Mi piace far canzoni e bere vino
Non chiedetemi perché (e non chiedetelo nemmeno a voi stessi), ma a me questi versi di Francesco Guccini danno un senso di libertà sterminata.
Perché sono un’immagine definita, un libero approccio al fare musica prima ancora di voler raccontare liberamente qualcosa, un’anarchica modalità creativa. Perché le parole, messe in musica, sono sensazioni, vanno al di là del loro significato; perché brillano di più, perché aprono scenari nuovi, oltre il loro stesso senso. Poi perché assetata è la voglia di libertà di chi scrive canzoni, di chi si muove in uno spazio limitato dalla metrica, ma comunque senza confini, di chi ha la facoltà di potersi autoproclamare arbitro di un proprio pensiero.
Quando parliamo di libertà, sia ben chiaro, non ci riferiamo soltanto all’ideologia: libertà è anche e soprattutto impegno, manifesto, sprone, affinché ciò che si canta non rimanga soltanto, appunto, una canzone.
La libertà è libertà, anche per chi ascolta, non solo per chi canta qualcosa.
Io scrivo canzoni mettendo in musica delle mie idee, delle mie sensazioni, ma amo pensare che queste stesse possano arrivare alla gente prendendo forme diverse, modellandosi al loro sentire interiore, non soltanto uditivo: la libertà è infatti anche poter recepire una canzone in modo differente rispetto a quanto ha provato sulla propria pelle chi l’ha scritta, darle un’interpretazione personale e un significato nuovo, perché le emozioni che una qualche forma d’arte può darci sono modellabili dalla nostra sensibilità e dal nostro stato d’animo in un determinato momento.
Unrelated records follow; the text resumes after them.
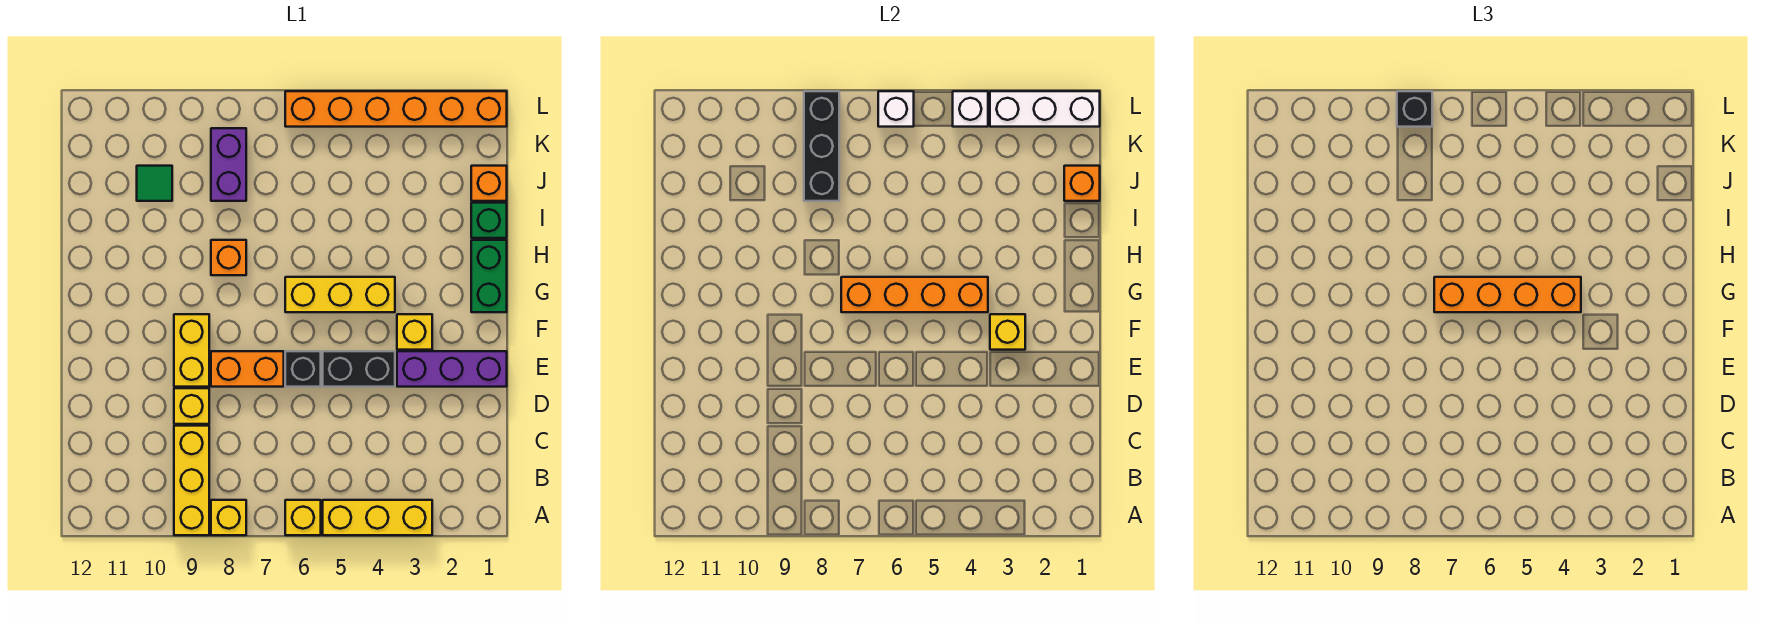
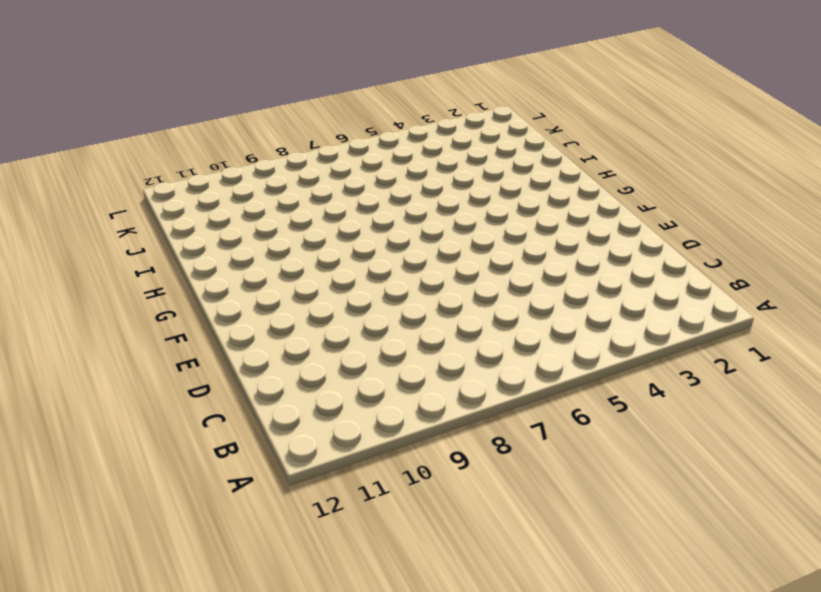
none -> yellow brick A3:A5 level 1
none -> yellow brick A6 level 1
none -> yellow brick A8 level 1

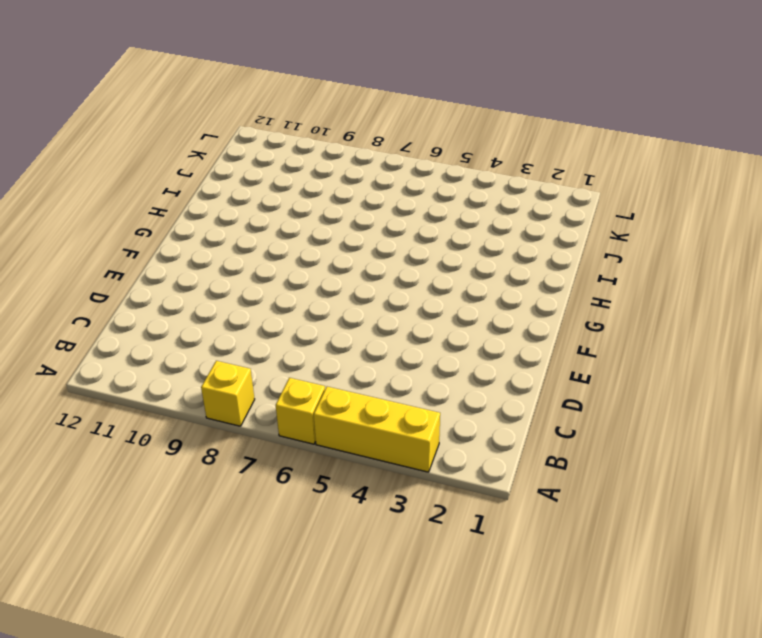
none -> yellow brick A9:C9 level 1
none -> yellow brick D9 level 1
none -> purple brick E1:E3 level 1

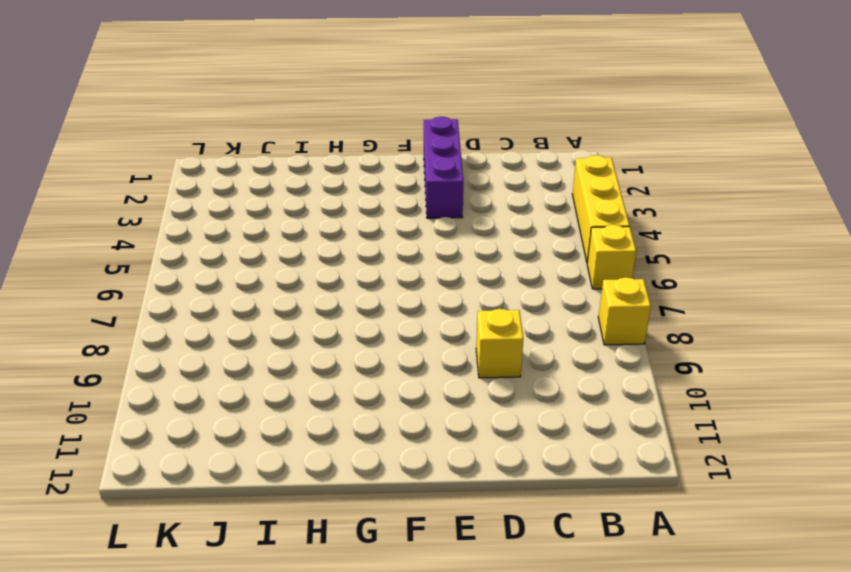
none -> yellow brick A9:C9 level 1
none -> black brick E4:E5 level 1
none -> black brick E6 level 1

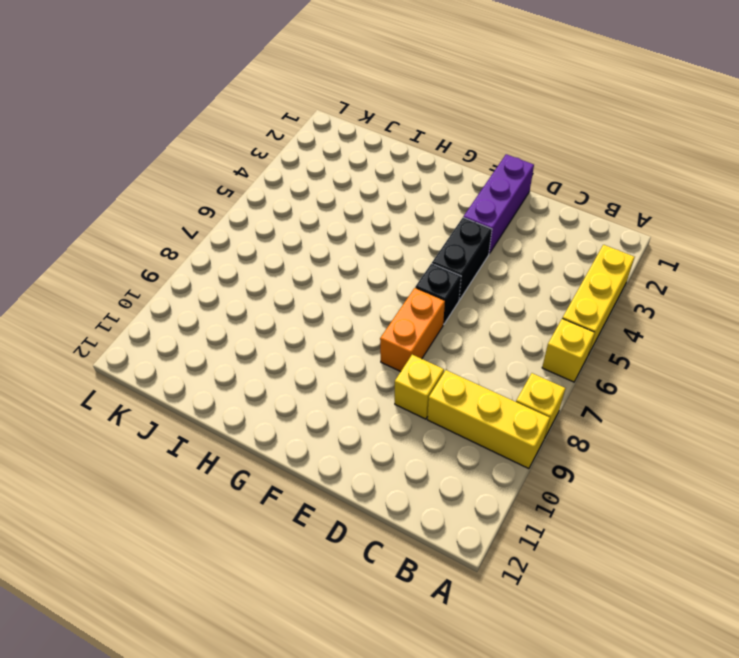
none -> yellow brick E9:F9 level 1
none -> yellow brick F3 level 1
none -> green brick G1:H1 level 1

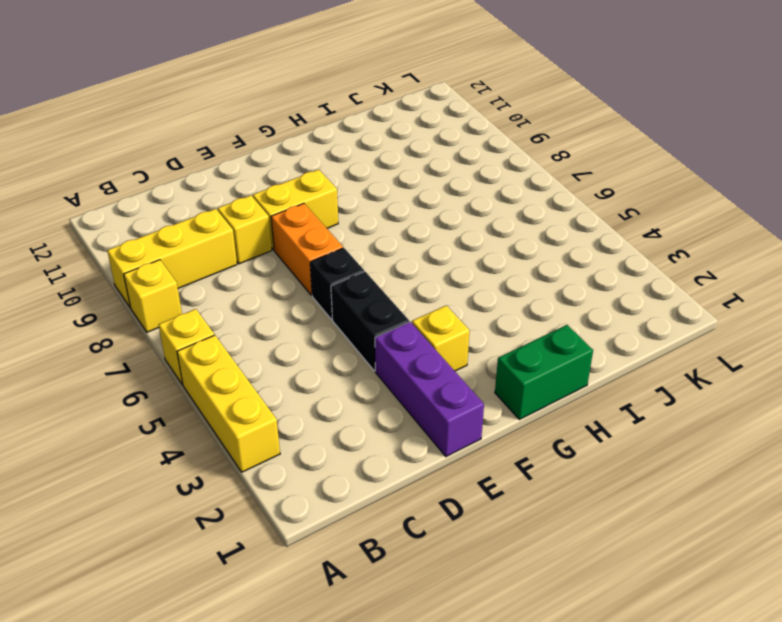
none -> yellow brick G4:G6 level 1
none -> orange brick H8 level 1
none -> green brick I1 level 1

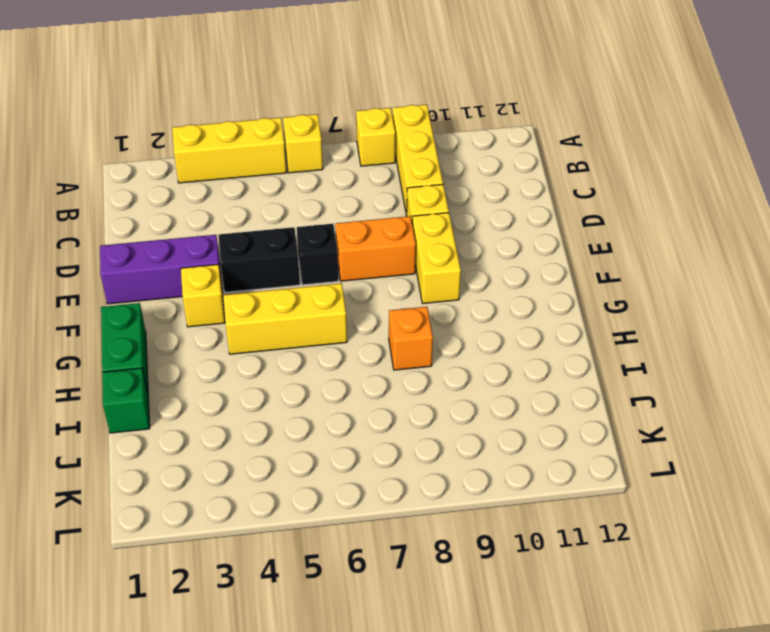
none -> orange brick J1 level 1
none -> purple brick J8:K8 level 1
none -> green tile J10 level 1

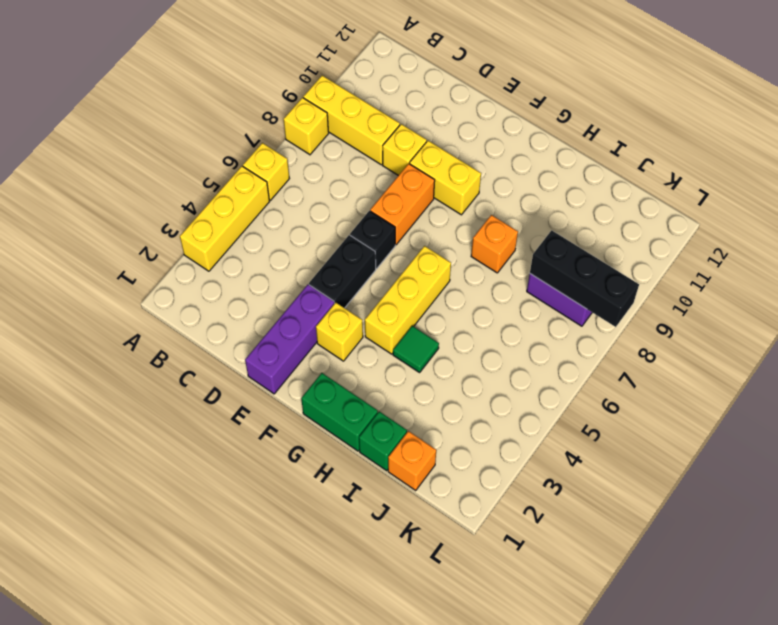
green tile H4 level 1 -> green tile J10 level 1
none -> orange brick L1:L6 level 1
none -> yellow brick F3 level 2
none -> orange brick G4:G7 level 2

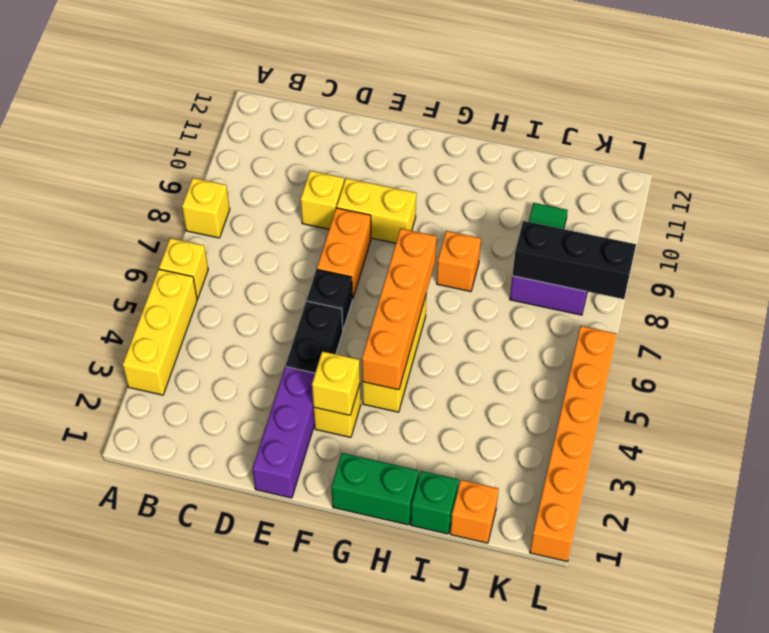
none -> yellow brick A9:C9 level 1
none -> orange brick J1 level 2
none -> white brick L1:L3 level 2

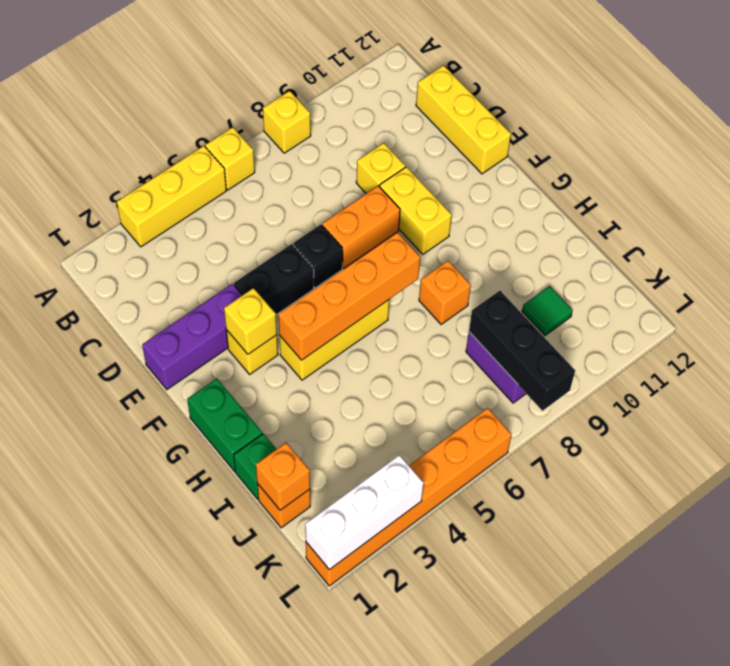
yellow brick C12:E12 level 1 -> yellow brick A9:C9 level 1
none -> white brick L4 level 2
none -> white brick L6 level 2
none -> orange brick G4:G7 level 3

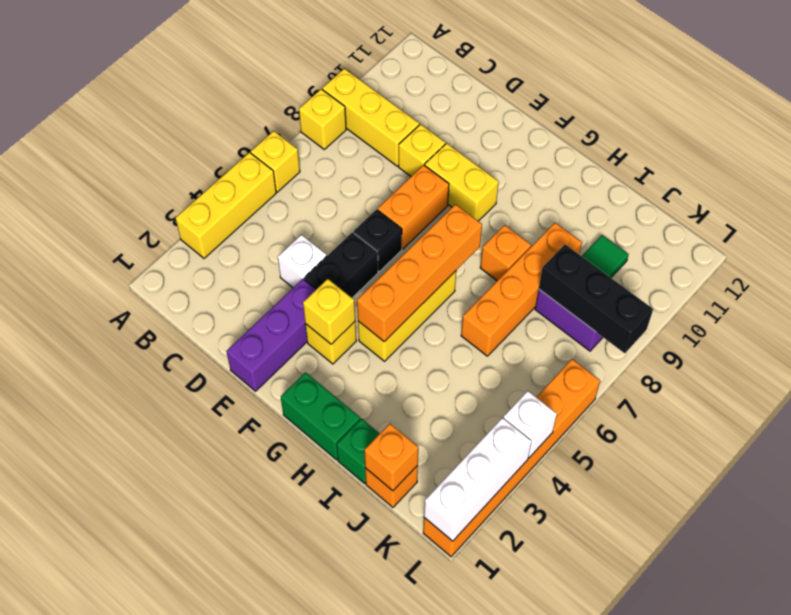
white brick D4 level 1 -> white brick L6 level 2
orange brick I6:I9 level 1 -> orange brick G4:G7 level 3
none -> black brick L8 level 3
Per tutti questi motivi faccio il cantautore e non il cantante. Perché non mi sentirei un uomo e un artista libero se dovessi cantare pensieri e parole non miei, non sentirei la necessità di stare su di un palco e comunicare qualcosa al mio pubblico, sarei probabilmente la bocca di qualcun’altro.
E pensare che fino a qualche tempo fa, nemmeno tanto lontano, esisteva la censura, la rigida negazione di quanto raccontato finora, la limitazione della libertà creativa. I motivi erano i più svariati, dipendenti sia dall’epoca che dai contesti socio-culturali, politici o inerenti al cosiddetto buoncostume: fu censurata “La Traviata”, il capolavoro verdiano, che, tratta da “La Signora delle Camelie”, vide spostarsi l’ambientazione dalla contemporaneità del 1850 al 1700; furono censurati i Beatles in “Come together” o in “Lucy in the sky with diamonds” per un presunto riferimento all’LSD; oppure, nel periodo fascista, un sacco di artisti italiani furono costretti a modificare le proprie opere perché non compiacenti al regime; o ancora Domenico Modugno, con la sua “Resta cu ‘mme”, accusato di troppo libertinaggio in relazione ai versi “nun me ‘mporta d’o passato / nun me ‘mporta ‘e chi t’ha avuto / resta cu ‘mme, cu’mme” fu costretto dalla commissione del Festival di Sanremo a modificarli in “nun me ‘mporta se ‘o passato / sulo lacrime m’ha dato / resta cu ‘mme, cu’mme”; censura esercitata anche ai danni di Pino Daniele nel 1979: il finale di “Je so’ pazzo”, “perché je so’ pazzo, je so’ pazzo / nu me scassate ‘o cazz” venne considerato inaccettabile e il cantante fu costretto a sostituire l’ultima parola con…un fischio! Sarebbero tantissimi insomma i casi da elencare, raccontare e deprecare.
Poi però penso. Penso a tanti rapper o trapper dei nostri giorni. Penso ad alcuni loro testi inneggianti alla violenza o esibizionisti di un benessere economico di cui, indubbiamente, all’arte non interessa una beata mazza. Penso semplicemente che ci vorrebbe un po’ più di buon senso, di responsabilità, cosa ben diversa dalla censura come concetto. Ma queste sono solo riflessioni personali che scrivo di getto, pensando a volume alto, giusto per rimanere in tema di libertà, in questo caso di opinione.
Ad ogni modo, la libertà di pensiero, nella musica, è sacrosanta, imprescindibile: basta solo renderla affine al fatto artistico.
L’uomo è un essere libero, l’artista è l’esaltazione dell’uomo, quindi anche della sua libertà di pensiero. Esaltiamola, difendiamola, conserviamola.